PROVIDED RECORDS:
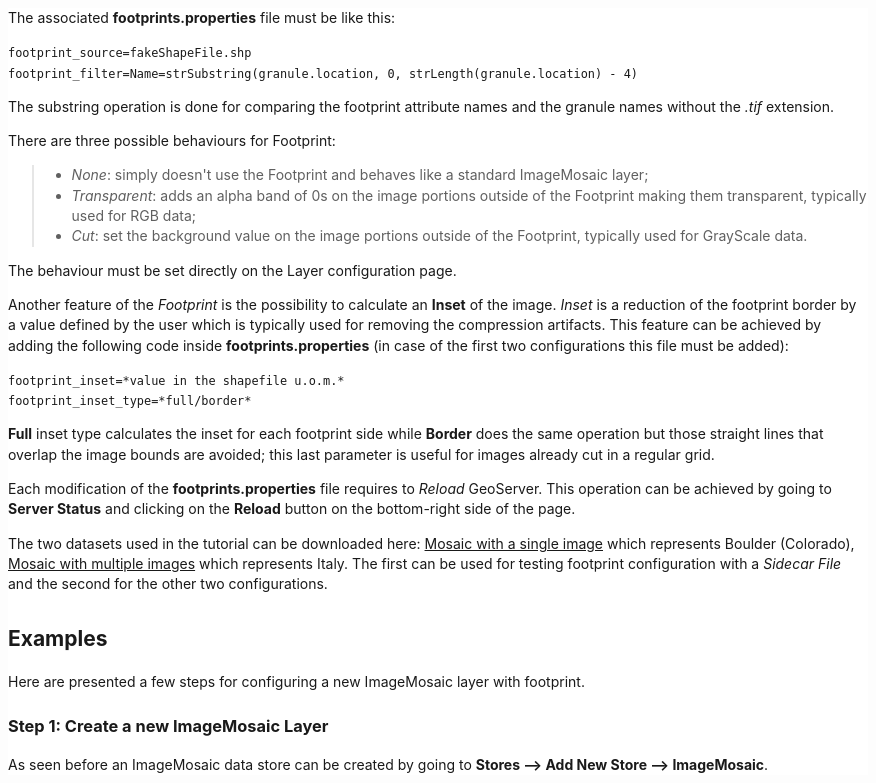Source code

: The associated **footprints.properties** file must be like this:

    footprint_source=fakeShapeFile.shp
    footprint_filter=Name=strSubstring(granule.location, 0, strLength(granule.location) - 4)

The substring operation is done for comparing the footprint attribute names and the granule names without the *.tif* extension.

There are three possible behaviours for Footprint:

> -   *None*: simply doesn't use the Footprint and behaves like a standard ImageMosaic layer;
> -   *Transparent*: adds an alpha band of 0s on the image portions outside of the Footprint making them transparent, typically used for RGB data;
> -   *Cut*: set the background value on the image portions outside of the Footprint, typically used for GrayScale data.

The behaviour must be set directly on the Layer configuration page.

Another feature of the *Footprint* is the possibility to calculate an **Inset** of the image. *Inset* is a reduction of the footprint border by a value defined by the user which is typically used for removing the compression artifacts. This feature can be achieved by adding the following code inside **footprints.properties** (in case of the first two configurations this file must be added):

    footprint_inset=*value in the shapefile u.o.m.*
    footprint_inset_type=*full/border*

**Full** inset type calculates the inset for each footprint side while **Border** does the same operation but those straight lines that overlap the image bounds are avoided; this last parameter is useful for images already cut in a regular grid.

Each modification of the **footprints.properties** file requires to *Reload* GeoServer. This operation can be achieved by going to **Server Status** and clicking on the **Reload** button on the bottom-right side of the page.

The two datasets used in the tutorial can be downloaded here: [Mosaic with a single image](http://demo.geo-solutions.it/share/tutorial/mosaic_single_tiff.zip) which represents Boulder (Colorado), [Mosaic with multiple images](http://demo.geo-solutions.it/share/tutorial/mosaic_sample.zip) which represents Italy. The first can be used for testing footprint configuration with a *Sidecar File* and the second for the other two configurations.

## Examples

Here are presented a few steps for configuring a new ImageMosaic layer with footprint.

### Step 1: Create a new ImageMosaic Layer

As seen before an ImageMosaic data store can be created by going to **Stores --> Add New Store --> ImageMosaic**.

EXERCISE DIRECTIONS:
Reproduce the text of every item above verbatim, character for character, and leave out the pictures.

TASK SOLUTION:
Source code

: The associated **footprints.properties** file must be like this:

    footprint_source=fakeShapeFile.shp
    footprint_filter=Name=strSubstring(granule.location, 0, strLength(granule.location) - 4)

The substring operation is done for comparing the footprint attribute names and the granule names without the *.tif* extension.

There are three possible behaviours for Footprint:

> -   *None*: simply doesn't use the Footprint and behaves like a standard ImageMosaic layer;
> -   *Transparent*: adds an alpha band of 0s on the image portions outside of the Footprint making them transparent, typically used for RGB data;
> -   *Cut*: set the background value on the image portions outside of the Footprint, typically used for GrayScale data.

The behaviour must be set directly on the Layer configuration page.

Another feature of the *Footprint* is the possibility to calculate an **Inset** of the image. *Inset* is a reduction of the footprint border by a value defined by the user which is typically used for removing the compression artifacts. This feature can be achieved by adding the following code inside **footprints.properties** (in case of the first two configurations this file must be added):

    footprint_inset=*value in the shapefile u.o.m.*
    footprint_inset_type=*full/border*

**Full** inset type calculates the inset for each footprint side while **Border** does the same operation but those straight lines that overlap the image bounds are avoided; this last parameter is useful for images already cut in a regular grid.

Each modification of the **footprints.properties** file requires to *Reload* GeoServer. This operation can be achieved by going to **Server Status** and clicking on the **Reload** button on the bottom-right side of the page.

The two datasets used in the tutorial can be downloaded here: [Mosaic with a single image](http://demo.geo-solutions.it/share/tutorial/mosaic_single_tiff.zip) which represents Boulder (Colorado), [Mosaic with multiple images](http://demo.geo-solutions.it/share/tutorial/mosaic_sample.zip) which represents Italy. The first can be used for testing footprint configuration with a *Sidecar File* and the second for the other two configurations.

## Examples

Here are presented a few steps for configuring a new ImageMosaic layer with footprint.

### Step 1: Create a new ImageMosaic Layer

As seen before an ImageMosaic data store can be created by going to **Stores --> Add New Store --> ImageMosaic**.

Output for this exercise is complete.